REQUIRED WORK:
Every line containing "Skladovanie" should be identified and copied from the data below.

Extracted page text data
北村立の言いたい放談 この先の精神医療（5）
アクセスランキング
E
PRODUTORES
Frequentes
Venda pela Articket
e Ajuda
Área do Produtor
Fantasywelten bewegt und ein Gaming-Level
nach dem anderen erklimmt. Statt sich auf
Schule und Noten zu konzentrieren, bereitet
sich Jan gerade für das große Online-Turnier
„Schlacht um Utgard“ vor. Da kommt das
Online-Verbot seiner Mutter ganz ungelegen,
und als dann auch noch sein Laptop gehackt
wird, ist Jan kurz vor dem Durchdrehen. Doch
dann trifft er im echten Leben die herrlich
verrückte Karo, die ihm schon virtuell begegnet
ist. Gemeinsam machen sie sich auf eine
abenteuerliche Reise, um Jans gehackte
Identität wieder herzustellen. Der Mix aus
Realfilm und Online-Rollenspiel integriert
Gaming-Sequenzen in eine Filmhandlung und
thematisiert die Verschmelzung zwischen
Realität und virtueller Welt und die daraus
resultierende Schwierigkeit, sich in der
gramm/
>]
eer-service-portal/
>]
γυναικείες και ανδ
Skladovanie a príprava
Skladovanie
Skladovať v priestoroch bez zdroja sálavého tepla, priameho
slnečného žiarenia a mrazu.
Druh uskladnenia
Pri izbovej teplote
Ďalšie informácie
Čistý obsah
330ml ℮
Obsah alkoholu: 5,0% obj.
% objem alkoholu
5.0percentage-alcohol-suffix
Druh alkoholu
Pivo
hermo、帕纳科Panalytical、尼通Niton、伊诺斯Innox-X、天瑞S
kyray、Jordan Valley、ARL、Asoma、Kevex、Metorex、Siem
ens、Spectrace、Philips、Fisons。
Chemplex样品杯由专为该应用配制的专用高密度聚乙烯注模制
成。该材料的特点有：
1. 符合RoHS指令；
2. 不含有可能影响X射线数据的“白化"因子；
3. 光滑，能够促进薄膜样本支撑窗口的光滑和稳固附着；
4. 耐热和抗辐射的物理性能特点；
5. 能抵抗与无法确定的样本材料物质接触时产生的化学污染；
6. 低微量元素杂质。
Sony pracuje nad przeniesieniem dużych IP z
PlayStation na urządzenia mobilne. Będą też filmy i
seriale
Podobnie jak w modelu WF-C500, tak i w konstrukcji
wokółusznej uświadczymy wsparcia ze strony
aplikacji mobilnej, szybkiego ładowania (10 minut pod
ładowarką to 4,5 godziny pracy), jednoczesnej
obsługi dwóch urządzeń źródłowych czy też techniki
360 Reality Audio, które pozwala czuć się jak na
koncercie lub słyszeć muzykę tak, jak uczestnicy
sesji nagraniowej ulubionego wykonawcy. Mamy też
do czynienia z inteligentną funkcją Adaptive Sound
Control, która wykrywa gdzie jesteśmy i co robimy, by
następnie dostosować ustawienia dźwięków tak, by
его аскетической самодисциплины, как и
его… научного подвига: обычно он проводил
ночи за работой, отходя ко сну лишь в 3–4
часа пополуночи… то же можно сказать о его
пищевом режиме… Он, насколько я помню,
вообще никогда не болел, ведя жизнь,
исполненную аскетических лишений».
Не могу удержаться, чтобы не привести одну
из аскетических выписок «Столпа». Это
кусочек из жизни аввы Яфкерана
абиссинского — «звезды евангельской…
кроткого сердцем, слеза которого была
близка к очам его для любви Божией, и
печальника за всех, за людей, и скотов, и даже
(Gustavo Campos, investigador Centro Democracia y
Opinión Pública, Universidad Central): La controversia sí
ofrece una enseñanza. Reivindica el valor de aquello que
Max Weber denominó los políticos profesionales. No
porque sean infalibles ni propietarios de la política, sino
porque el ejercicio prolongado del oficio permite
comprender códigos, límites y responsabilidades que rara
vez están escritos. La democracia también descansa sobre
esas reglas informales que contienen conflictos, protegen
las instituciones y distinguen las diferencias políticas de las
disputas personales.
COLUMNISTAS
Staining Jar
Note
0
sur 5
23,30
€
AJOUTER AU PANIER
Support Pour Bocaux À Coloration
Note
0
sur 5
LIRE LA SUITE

TASK RESPONSE:
Skladovanie a príprava
Skladovanie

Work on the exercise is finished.